* TASK SET *
• A. Can you rewrite the paragraph in the vibration program text that begins "In the following months" as a bulleted list that keeps its main facts?
• B. Which technologies does the condition-based maintenance network in the vibration program text cover, counting both its initial focus and what it now includes?

==== TEXT SHOWN ====

The reliability office revitalized the vibration program by first going back to basics. The mill changed the vibration operating system to the corporate standard equipment and software. This allowed sharing of information and techniques among the mills. Routes were standardized on four-week intervals and reconfigured for ease of data collection. All vibration technicians were trained and certified to ISO Level II.
In the following months, an online vibration monitoring system was installed, and critical equipment within the asset was wired to the online system. Data was collected once every 24 hours and reviewed each day. The vibration measurement points that were not easily accessible or could not be collected without violating safety rules had permanent mounted sensors and were wired to a local switch box. All wiring for the online system and the local switch boxes were documented in the corporate drawing system, and all boxes were labeled. Other manually collected points had targets installed to facilitate consistent sensor placement for manual routes.
Remote Vibration Connection Box
The vibration program was more complex than the lubrication program, primarily due to the equipment and software required. The vibration technicians received additional training on the equipment and software directly from the manufacturer. A full system and program description was written to document the flow of data and the function of each piece of hardware and software. Procedures and documentation for all vibration data collection were formalized. Included in the documentation were the special vibration test techniques, such as phase analysis and synchronous time averaging. The use of the advanced vibration analysis techniques aided in the identification of equipment faults, including unbalance, misalignment and soft foot.
The sector created a condition-based maintenance network in which the mill actively participates. The network has monthly calls with other mills that focuses on the application of technologies. The technicians share their findings, root cause analysis results, application of techniques and equipment, and any issues they may be having with their tools. The initial focus of the network was vibration and ultrasound but now includes infrared and precision alignment.
Through continued training on vibration equipment and software, we have learned of other applications where the equipment can be utilized. Use of the vibration system has been expanded to perform minor motor current analysis and infrared monitoring. These other applications have been set up in the database and regularly scheduled routes.

==== MATERIAL SUPPLIED ====

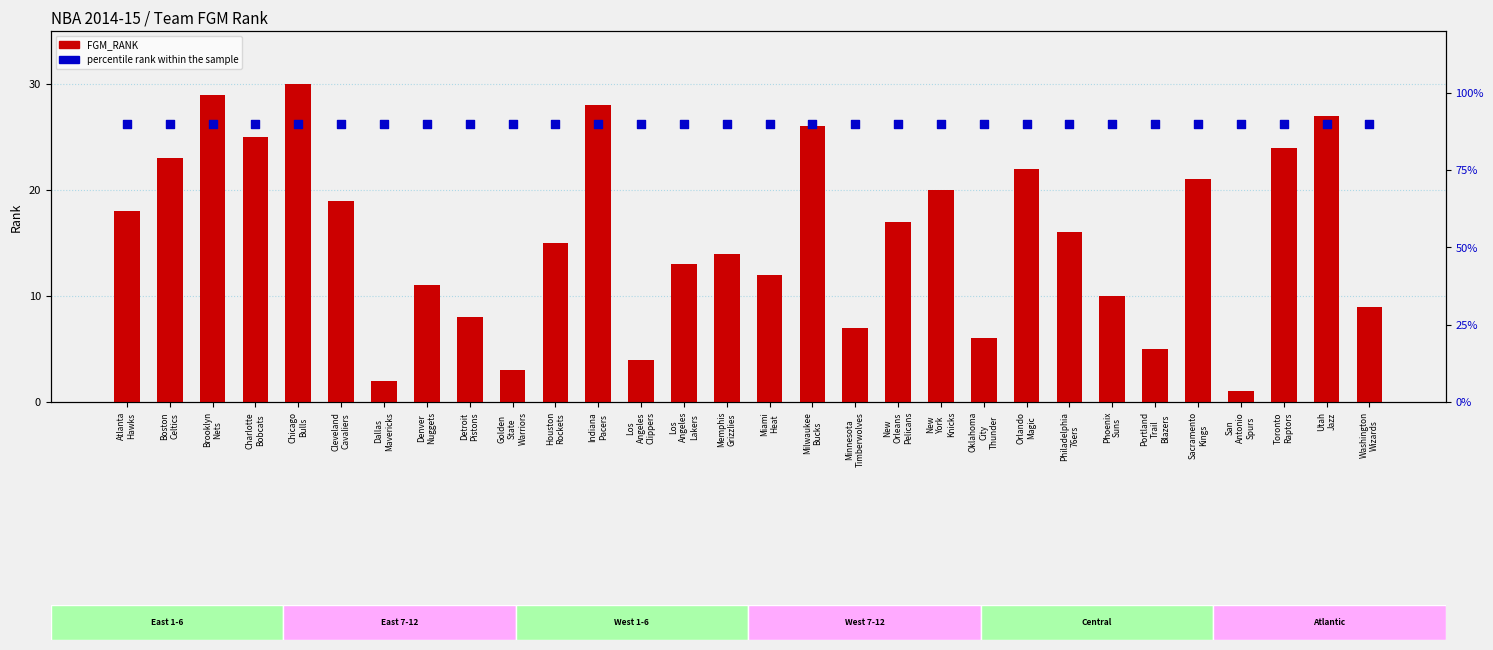

Is the value of FGM_RANK at New
York
Knicks greater than the value of percentile rank within the sample at San
Antonio
Spurs?

No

====

* TASK-BY-TASK ANSWERS *
• A.
- An online vibration monitoring system was installed, and critical equipment in the asset was wired to it.
- Data was collected every 24 hours and reviewed daily.
- Measurement points that were hard to reach, or that could not be collected without violating safety rules, got permanently mounted sensors wired to a local switch box.
- All wiring for the online system and the switch boxes was documented in the corporate drawing system, and every box was labeled.
- Other manually collected points got targets so sensors could be placed consistently on manual routes.

• B.
- Vibration
- Ultrasound
- Infrared
- Precision alignment